In network theory, a node’s betweenness is defined as “the fraction of the number of geodesics passing through this node over the number of geodesics between all pairs of nodes in the network” (Collar et al. 2015:1–32). This gives actors positioned “between” other unconnected actors power or influence over the others’ transactions and their status in the network. Thus, the more embedded an actor is within a network, that is to say, the more connected they are between other actors in the network, the more those other actors are dependent upon them for information and material, the more they can control exchanges within the network and the more they are able to profit from their position. Similarly, in terms of products, the control over rice, rum, and sugar seems to indicate that they are key elements within the commercial circuit.

Conclusion

For some time, archaeologists have been concerned with the visualization of maritime contacts to create accurate contexts in which network models can be better interpreted. The examples used here offer a very precise hypothesis about a specific historical phenomenon, society, and consumption of early Australian colonialism. Ships, having a pivotal role in this historical episode can be used to demonstrate that SNA models can reveal additional information through nodal attributes. In the examples, it was possible to identify the strengths of intersite relationships on common trading patterns, showing in the first case the relevant cargoes (e.g., sugar, rum, and rice) and the main actors (ships) connected through them. The study showed strong evidence that products relating to Calcutta were the most relevant in this relationship, although the network models also have been used to demonstrate their limitations. Further research into maritime networks of the early colonial presence in Australia would require a higher volume of data, which was out of the scope of this paper. Furthermore, the use of a small-world model visualization to interpret links between sites is sufficient to evaluate the copresence of one or more artifact types and to identify joint affiliation.

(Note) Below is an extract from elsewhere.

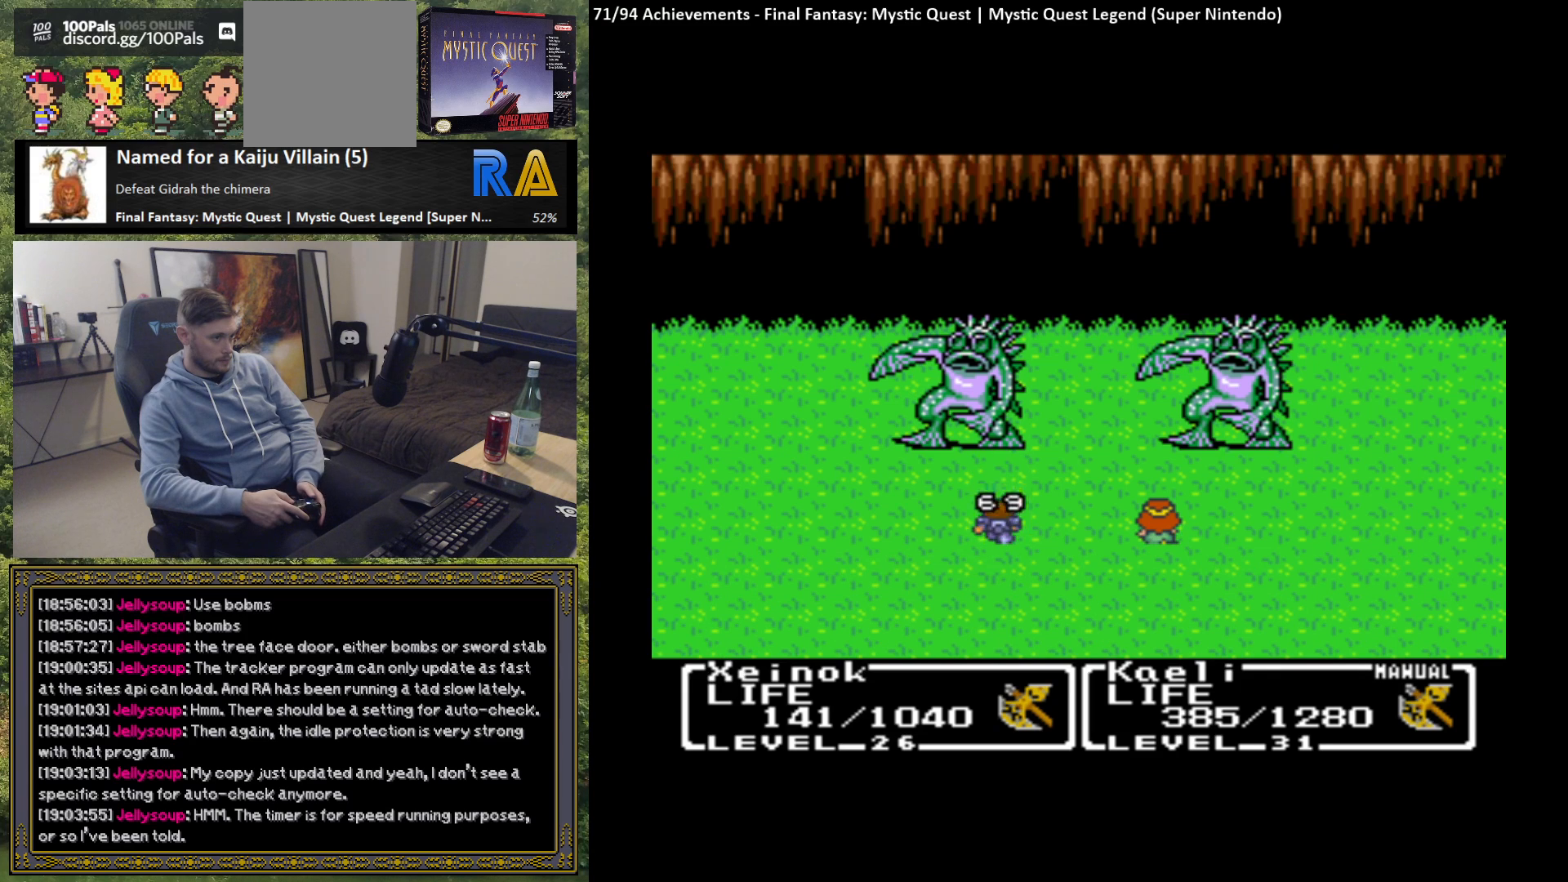
{"buttons": [], "left_stick": "center", "events": []}
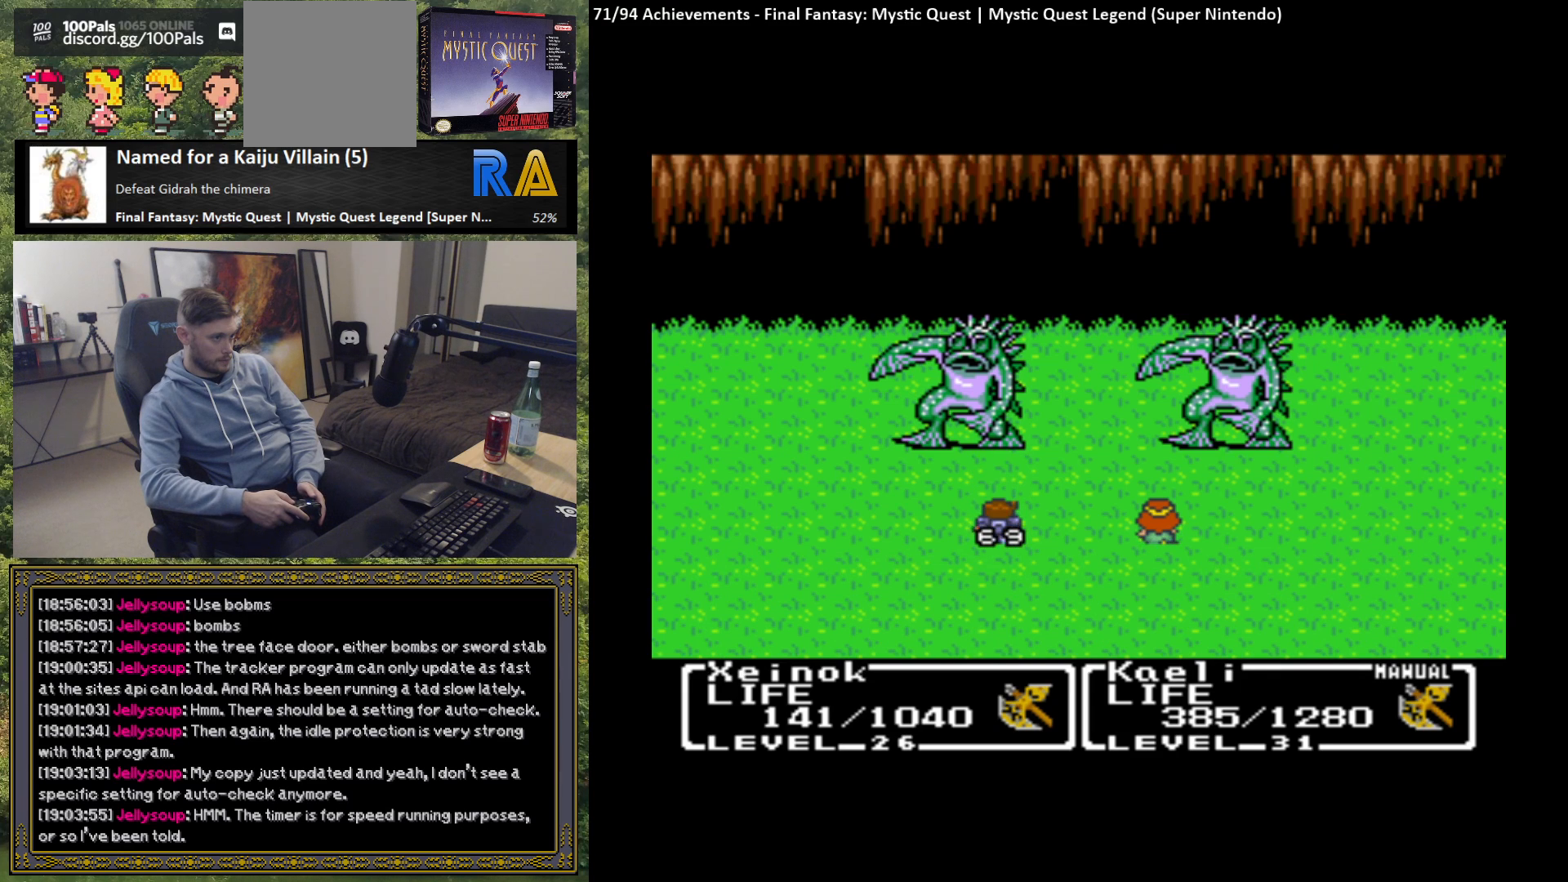
{"buttons": [], "left_stick": "center", "events": []}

This paper introduces maritime network analysis as an appropriate approach to explore connectivity in sea and coastal spaces. The use of SNA in maritime archaeological contexts affects not just the theoretical framework, but also the methodology, as the “relationship between the past phenomena and network data representation (methods) are separated” (Brughmans et al. 2016:7). Questions arise, though, when trying to implement specific analyses within this theoretical framework: namely, how to find adapted archaeological contexts of mobility and exchanges. The answer is two-fold: first, by studying transport contexts and, second, by studying the connectedness contexts—in short, by using information provided by shipwrecks and contact zones/harbors. Maritime archaeologists (e.g., Leidwanger et al. [2014]) have turned their focus to studying maritime trade and associated interactions through interregional and local trade based on “nodes of density in a matrix of connectivity” (Horden and Purcell 2000:393) in order to reveal participants and mechanisms of exchange within these complementary economic spheres. Harbor and contact zones can be interpreted as nodes in a matrix where diverse cultures converged. On the other hand, it can be questioned whether shipwrecks represent nodes or links. Following this it can be argued that shipwrecks be interpreted as “an intertwined system of multiple ports with multiple nodes of production and distribution for each item on board” instead of a static dot in a map (Fulton 2016:9). Without categorically specifying a material assemblage as resulting from a shipwreck, researchers could adopt a similar interpretation of contact zones (see Dietler [2010] for this term), viewing the shipwreck cargo as representing multiple ports and multiple stages of production, consumption, and distribution for each item in the assemblage.